In urging the Commonwealth Court to “decertify” the results, they rehashed many of the complaints that failed to persuade judges when the Trump campaign originally argued them in their own legal challenges less than a month ago.

Those included disputes over the level of access partisan monitors had to the counting of votes and the fact that some counties, under guidance from the state, allowed voters to correct mistakes on their mail ballots.

But in addition, Metcalfe and his fellow plaintiffs claimed that their suit also had proof of fraud.

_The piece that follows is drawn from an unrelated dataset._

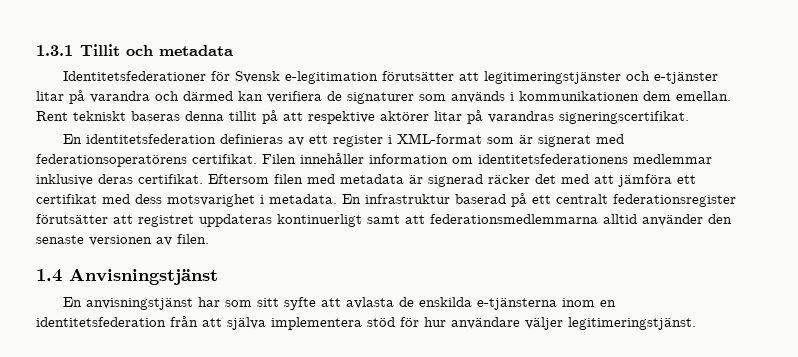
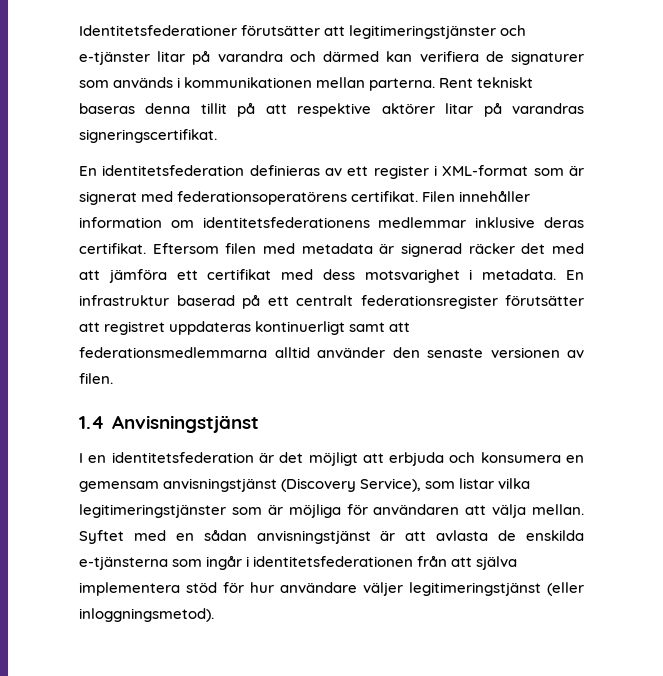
[36,44,234,56] [62,71,378,84] 1.3.1 Tillit och metadata // Identitetsfederationer för Svensk e-legitimation -> [79,25,237,36] Identitetsfederationer
[643,91,731,101] dem emellan. -> [316,77,436,91] mellan parterna.
[62,297,316,310] En anvisningstjänst har som sitt syfte -> [79,452,584,466] [79,478,531,492] [79,504,584,518] [79,529,396,544] I en identitetsfederation är det möjligt att erbjuda och konsumera en gemensam anvisningstjänst (Discovery Service), som listar vilka legitimeringstjänster som är möjliga för användaren att välja mellan. Syftet med en sådan anvisningstjänst är
[561,298,616,307] [36,317,166,327] inom en identitetsfederation -> [172,555,414,570] som ingår i identitetsfederationen
[568,317,696,330] legitimeringstjänst. -> [409,582,584,596] [79,608,214,622] legitimeringstjänst (eller inloggningsmetod).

That evidence consisted, in part, of a rambling account from Jesse Richard Morgan, a York County U.S. Postal Service contractor whose claims of allegedly driving a truck full of already filled out mail ballots from New York to Pennsylvania have gained the attention of Fox News host Sean Hannity and the president himself.

But the affidavit from Morgan that Metcalfe submitted with his lawsuit Monday outlines little more than a series of vague suspicions that led him to believe that a man named “Buffalo Bill” loaded his truck up in October with what he suspects could have been thousands of fraudulent ballots. Morgan said he believes they were destined for Philadelphia, based on a theory his mom floated while discussing her suspicions about the state’s election returns.

Still, the lawmakers now relying on Morgan’s testimony in their suit seemed to disagree Monday on just how many supposedly phony ballots they were discussing. In his affidavit, Morgan first said he couldn’t begin to estimate, then pegged the number between 250 and 7,500.

In their legal filings, Metcalfe and his colleagues, without citing any reference, claim it was 200,000.

It is not uncommon for absentee ballots to arrive from out of state. And elections administrators have dismissed many of the events Morgan describes as suspicious in his story as routine and not indicative of fraud.

The lawsuit also draws on the conclusions of what it describes as an expert analysis to support its claims of other widespread irregularities.

But its author, Francis X. Ryan, is one of the plaintiffs and a Republican state representative from Lebanon County. He is a certified public accountant with no apparent background in statistical analysis or voting systems. And the inconsistencies in the state’s voter registration database that he cites as evidence of misconduct have been explained away by elections administrators as little more than data entry errors.

Still, Ryan confidently proclaimed: “It is IMPOSSIBLE for anyone to contend that fraud did not occur.”

Adam Bonin, a Philadelphia-based election lawyer who has worked for Democrats in legal challenges this year, drew another conclusion.

“We’re well over a week past Thanksgiving, yet all [this suit] is offering is more leftovers,” he said. “There’s nothing new here.”